Memories….An Urban Myth
The prompt was – what was your earliest memory of being in danger? Well I can’t tell you that but I will tell you about the time I was nearly abducted by an urban myth instead.
I lived for the first 3 years of my life in a local authority house on the northside of Dublin. The house was nothing special – what suburban terraced house is – but it was home and it was safe, or at least that’s what I thought. It appears though that it wasn’t as safe as I thought it was.
As the story goes, shortly before we moved across the city to another end-of-terrace house in a very similar local authority estate, I was rescued by the quick thinking of our next door neighbour’s daughter. Apparently I was standing on the front pathway to the house waiting for my mother to come out on our way to somewhere, likely to visit her mother on the southside of the city near where we would soon live, when a large white van came to a stop outside the garden gate and a man jumped out of the back making his way towards me.
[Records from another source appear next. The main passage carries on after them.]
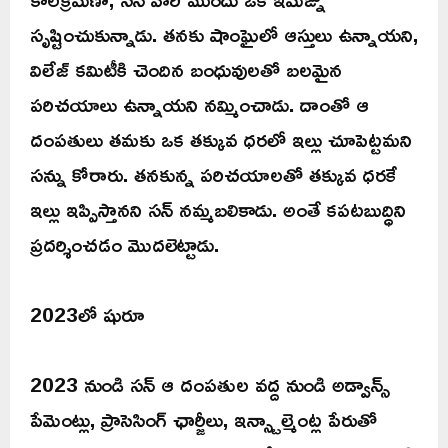
సృష్టించుకున్నాడు. తనకు షాంఘైలో ఆస్తులు ఉన్నాయని,
విలేజ్ కమిటీకి చెందిన బంధువులతో బలమైన
పరిచయాలు ఉన్నాయని నమ్మించాడు. దాంతో ఆ
దంపతులు తమకు ఒక తక్కువ ధరలో ఇల్లు చూపెట్టమని
సన్ను కోరారు. తనకున్న పరిచయాలతో తక్కువ ధరకే
ఇల్లు ఇప్పిస్తానని సన్ నమ్మబలికాడు. అంతే కపటబుద్ధిని
ప్రదర్శించడం మొదలెట్టాడు.
2023లో షురూ
2023 నుండి సన్ ఆ దంపతుల వద్ద నుండి అడ్వాన్స్
పేమెంట్లు, ప్రాసెసింగ్ ఛార్జీలు, ఇన్స్టాల్మెంట్ల పేరుతో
At the same time the neighbour’s pre-teen daughter spotted what was happening and jumped the railings between the houses. Snatching me up in her arms she ran into our house calling for my mother at the top of her voice to come quickly. When my mother came running the van made a hasty retreat at speed – if you knew my mother you’d know that was a very wise decision indeed.
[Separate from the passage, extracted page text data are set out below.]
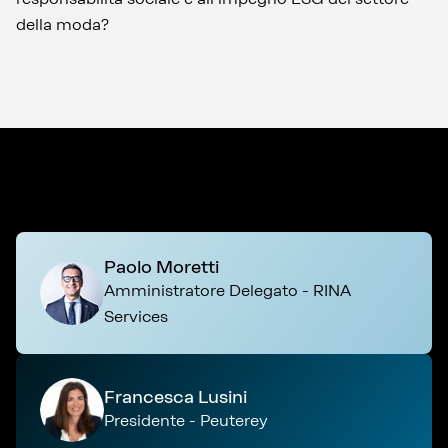
della moda?
Paolo Moretti
Amministratore Delegato - RINA
Services
Francesca Lusini
Presidente - Peuterey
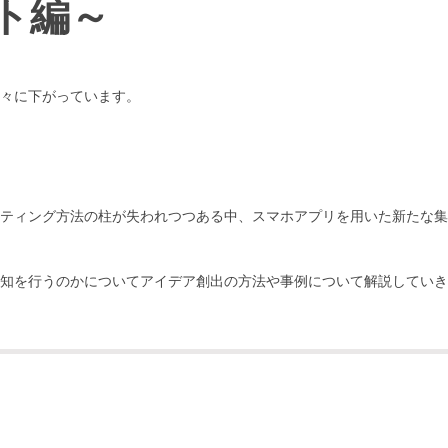
ト編～
々に下がっています。
ティング方法の柱が失われつつある中、スマホアプリを用いた新たな集
知を行うのかについてアイデア創出の方法や事例について解説していき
Thanks to my hero I didn’t suffer the ignominious fate of other children who were abducted in a spate of kidnappings terrorising the city at that point in time – at least according to the local newspaper. The Modus Operandi of the child abduction crew was to cruise housing estates in their white van (the dominant colour for vans at the time was white because it was cheaper to buy that colour in bulk and it meant the van would be less expensive to buy – apparently it’s still the same to this day) looking for unattended children and swiftly pulling up to the kerb, jumping out,and grabbing the unsuspecting child. This was 1964 and it wasn’t at all unusual for kids to be entertaining themselves in their front garden or even on the road outside their homes – TV was in black and white, only started at 6pm, and not every house had one, so entertainment had to be found elsewhere.
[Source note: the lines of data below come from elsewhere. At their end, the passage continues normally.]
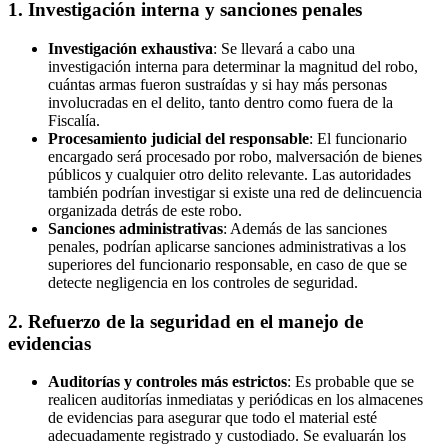
1.
Investigación interna y sanciones penales
Investigación exhaustiva
: Se llevará a cabo una
investigación interna para determinar la magnitud del robo,
cuántas armas fueron sustraídas y si hay más personas
involucradas en el delito, tanto dentro como fuera de la
Fiscalía.
Procesamiento judicial del responsable
: El funcionario
encargado será procesado por robo, malversación de bienes
públicos y cualquier otro delito relevante. Las autoridades
también podrían investigar si existe una red de delincuencia
organizada detrás de este robo.
Sanciones administrativas
: Además de las sanciones
penales, podrían aplicarse sanciones administrativas a los
superiores del funcionario responsable, en caso de que se
detecte negligencia en los controles de seguridad.
2.
Refuerzo de la seguridad en el manejo de
evidencias
Auditorías y controles más estrictos
: Es probable que se
realicen auditorías inmediatas y periódicas en los almacenes
de evidencias para asegurar que todo el material esté
adecuadamente registrado y custodiado. Se evaluarán los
Recounting this tale to me on a number of occasions in the years to follow, my parents were oblivious to the urban myth that went along with this type of occurrence and the involvement of the ubiquitous White Van. But given the high volume of white vans and the well documented disappearance of children during those years, I’m not sure it was entirely a myth at all. Right up to 1999 even the illustrious and very serious Irish Times was willing to recount the news from not one but two local Irish newspapers about attempted abductions using a white van. These reports admitted it lead to the local towns being on “red alert” for roaming white vans with suspicious drivers.
Either way I still view white vans to this day with a jaundiced eye.